If economic behavior is about choice, as the first page in economics textbooks tell us, it requires individuals or corporate entities who are capable of choice. And if “ems” (the emulated intelligences that Hanson writes about) don’t have rights, they also are not capable of choice, only of execution of others’ choices.
This is semantic, but it’s not just semantic. If Pharaoh orders his slaves to build a pyramid, does the GDP of Ancient Egypt go up? Maybe from some knock-on effects (because the postcard painters on the River Nile can sell more postcards), but in of itself? It seems to me that it doesn’t, until someone is capable of making choices in response to the slaves’ toil.
Can artificial intelligences who are deprived of rights make choices? They can execute their masters’ desires more or less closely, but they are still limited by those desires. And insofar as those desires conflict, it seems at least as plausible that artificial intelligence, if relatively easy to create and duplicate, will be used more for defense and counterdefense, for endless cycles of increasingly sophisticated parries and blocks, for coevolutionary arms races of hosts and parasites, virtual predator and prey, as for the cooperation and agreement that characterize economic growth.
The alternative is to allocate rights and self-determination to the artificial intelligences.
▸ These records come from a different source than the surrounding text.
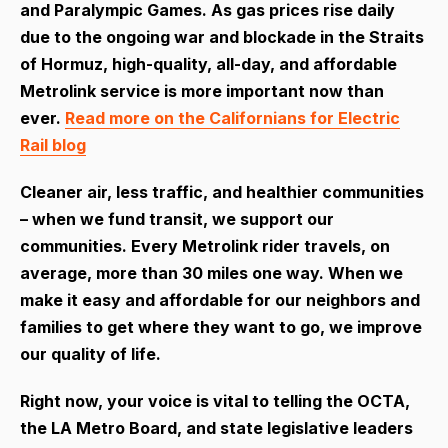
and Paralympic Games. As gas prices rise daily
due to the ongoing war and blockade in the Straits
of Hormuz, high-quality, all-day, and affordable
Metrolink service is more important now than
ever.
Read more on the Californians for Electric
Rail blog
Cleaner air, less traffic, and healthier communities
– when we fund transit, we support our
communities. Every Metrolink rider travels, on
average, more than 30 miles one way. When we
make it easy and affordable for our neighbors and
families to get where they want to go, we improve
our quality of life.
Right now, your voice is vital to telling the OCTA,
the LA Metro Board, and state legislative leaders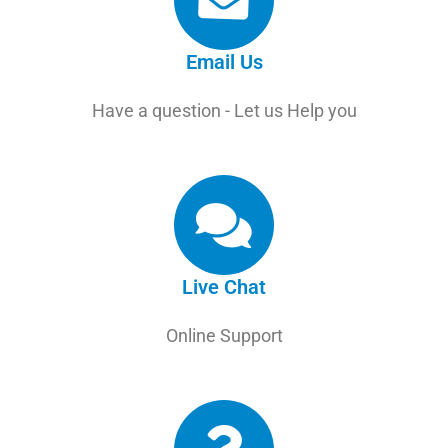
Email Us
Have a question - Let us Help you
Live Chat
Online Support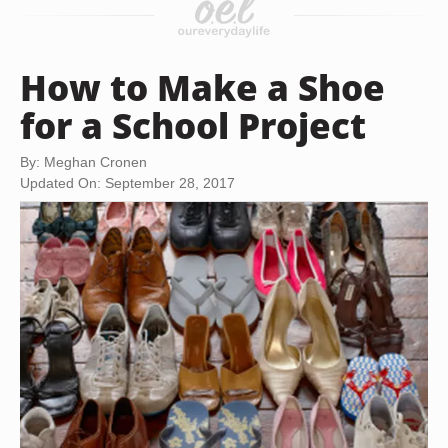
How to Make a Shoe
for a School Project
By: Meghan Cronen
Updated On: September 28, 2017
And we all know where that leads.
Hanson responds to Caplan as follows, which doesn’t convince me:
One could have similarly argued that fundamental growth bottlenecks must prevent the previous observed huge jumps in growth rates, such as from foraging to farming, or farming to industry. And plausibly related obstacles did prevent those eras from starting as soon as they might have. But eventually obstacles were overcome. No doubt our current economy tolerates many delays that would have to be cut to enable much faster growth, and the em economy won’t start as early as it might because of regulatory and other delays. My book is mainly about what happens once those obstacles are overcome. Does Bryan really think such obstacles could never be overcome? Even when doing so might quickly allow a city or nation to dominate the world? His “near-zero prior” seems to come not from any fundamental analysis but, from his strong reliance on intuition; I suspect he would have similarly assigned a very low prior to manned flight in 1850, or to space flight in 1900.
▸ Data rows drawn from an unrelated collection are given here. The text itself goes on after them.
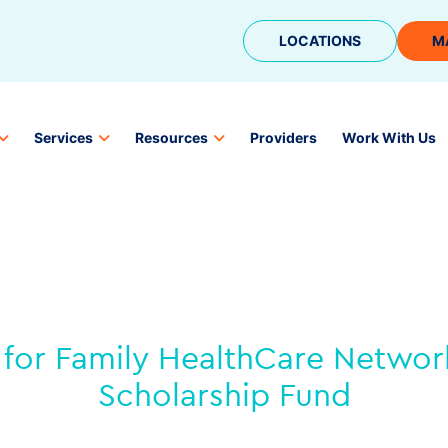
LOCATIONS
M
Services
Resources
Providers
Work With Us
for Family HealthCare Network
Scholarship Fund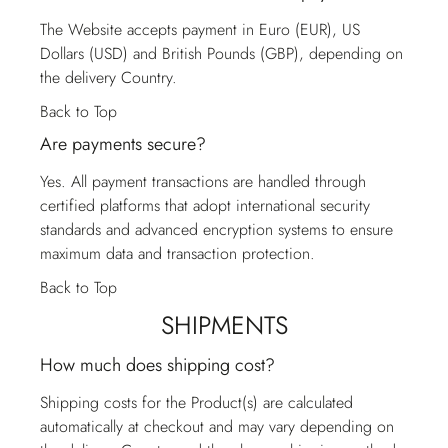
The Website accepts payment in Euro (EUR), US
Dollars (USD) and British Pounds (GBP), depending on
the delivery Country.
Back to Top
Are payments secure?
Yes. All payment transactions are handled through
certified platforms that adopt international security
standards and advanced encryption systems to ensure
maximum data and transaction protection.
Back to Top
SHIPMENTS
How much does shipping cost?
Shipping costs for the Product(s) are calculated
automatically at checkout and may vary depending on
I’m a strong believer in the inevitability of greater-than-human artificial intelligence, and have been since I read Marvin Minsky’s The Society of Mind when I was a kid.Hell, there are ways in which the internet has generated a super-intelligence already, simply by connecting existing human knowledge in a way that makes it accessible to search and iterative mapping and analysis. It’s not that we won’t have computers that can do things we can’t (we already do) and that perhaps will think greater or richer thoughts than are available to us. It’s that turning that capacity into an expanded or richer world isn’t simply a challenge of technology or even regulation or law.
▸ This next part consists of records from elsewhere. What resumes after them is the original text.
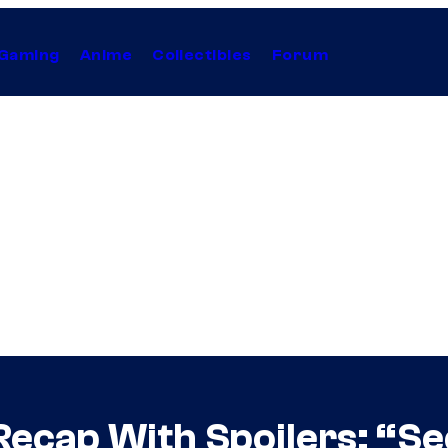
Gaming
Anime
Collectibles
Forum
Recap With Spoilers: “S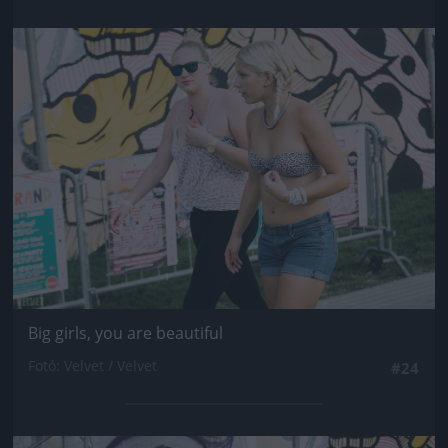
Jön még kép!
Big girls, you are beautiful
Fotó: Velvet / Velvet
#24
For some reason, an image came to me just as I woke up this morning- a graph showing marginal returns to effort or work as an inverse function with the top labeled “Friendship,” something like this:
It’s a somewhat embarassingly sentimental and even vacuous image, but it does capture something I believe- that even as technology increases the returns to a small amount of effort (thus the inverse graph), it still requires cooperation, persuasion, and choice in order to be counted as increasing our individual or collective wealth.